I’m not old. I’m only 28, soon to be 29. And while my sense of humor may suggest otherwise, I’m not (and I don’t feel like) a child—at least not usually. For me, and for all of us I assume, there are moments in life that the inexplicable happens, moments where our limited experience in this thing we called existence leaves us unprepared or incapable of understanding the pain and confusion that surrounds us.

For My Wife It Was Five Years Ago This Sunday

We had only been dating a couple of months. I will never forget the moment she heard the news. We were driving in her car along a windy road. It was night. It was dark. She received a phone call and, being overcome with emotion, had to pull over. She stepped outside and started pacing in front of the car, back and forth, cutting through the glow of her headlights. I stayed inside. I wanted to give her some space. From the call I knew that someone had died but I didn’t know who. After she hung up the phone she collapsed in the street. I ran to her. I sat on the pavement with her. When she had recomposed a bit we got back into her car. I drove. I kept my eyes on the road as she whimpered in the passenger seat. Her father had died. He was young too.

We spent that night on the couch. Me sitting up, awake, comforting her in any way I could (there was no real way to comfort her), and her laying on my knee. She would sporadically wake up, cry, and then fall asleep again. Her tears wet my jeans.
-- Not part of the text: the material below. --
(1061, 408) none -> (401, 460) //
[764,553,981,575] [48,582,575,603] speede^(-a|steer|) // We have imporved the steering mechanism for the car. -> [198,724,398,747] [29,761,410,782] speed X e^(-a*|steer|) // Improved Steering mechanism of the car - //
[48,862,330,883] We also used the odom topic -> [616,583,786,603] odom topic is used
It was then that I knew I loved her—which surprised me. Despite only knowing her for a matter of months I knew that if she were to ever experience something as heart-wrenching or confusing as this again, I wanted to be the one to comfort her. It may have been the only thing I knew in that moment but I knew, like I know the sun will rise each morning, that if the frustration and pain of the world left her defenseless, like a child, I wanted to be her defense. As weak and pathetic as I am, I wanted to protect her, to care for her.

For My Two-Year-Old Daughter It Was Yesterday

It was around 3:15 in the morning when my wife and I heard the small, confused voice of our small child. “Mommy, mommy, help.” She had thrown up in her crib. We had just gotten over a 24-hour bug and now she had it. If I could make it so, I would have a world where children never get ill. They don’t understand it. Their experience rejects it. Never have I felt more helpless than when my little girl is sick or sad. Never have I loved her more.
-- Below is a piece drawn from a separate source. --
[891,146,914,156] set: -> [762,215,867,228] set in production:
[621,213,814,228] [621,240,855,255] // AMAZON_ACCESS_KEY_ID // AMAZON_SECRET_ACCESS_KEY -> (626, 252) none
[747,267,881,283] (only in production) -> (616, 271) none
Throughout the night she would jump to her knees and cry out “mommy” or “daddy.” We’d hold a small metal bowl in front of her and she would throw up it in again and again. After she’d finished she’d curl up in a ball. She took turns snuggling up so close to my wife and I that we were nearly falling off the bed. We didn’t sleep. She never cried. She handled it like a champ but I could tell she was sad. Her eyes betrayed her sweet nature. She was frightened and no “It’s going to be okay” or “I love you” spoken softly by my wife or I chased the pains in her stomach away.

The first real food she ate was a small piece of a banana. As she was chewing it she said, “oh mommy, it tastes so good.” She threw it up. At dinner she begged and begged for some bread. We finally caved in and gave her a small piece. She ate it like the characters in the movies, who have not had a meal in a long time, eat their food.

This morning she woke up at 6:00. She felt better. She wouldn’t stop talking about food. Like a little hobbit she was listing everything she wanted to eat: milk, bread with jam, scrambled eggs, tomatoes. It broke my heart to hear it. She didn’t understand why she had to go hungry for so long. My saint of a wife made her a feast of all her requested food. She devoured it.

For Me It’s Every Time…

For me I feel lost, confused, and in pain every time I’m called to be the protector, the defender, the care-giver to someone else who is scared and unsure. I feel like a child when my own wife or daughter need me to be a man, an adult. It’s then that my experience fails me. It’s then that my existence comes full circle. And then that I’m grateful to know that I, too, am a lost child. I’m grateful to know I have a Heavenly Father that knows how to comfort me, protect me, care for me.

Who or what has helped you when you’re confused or in pain?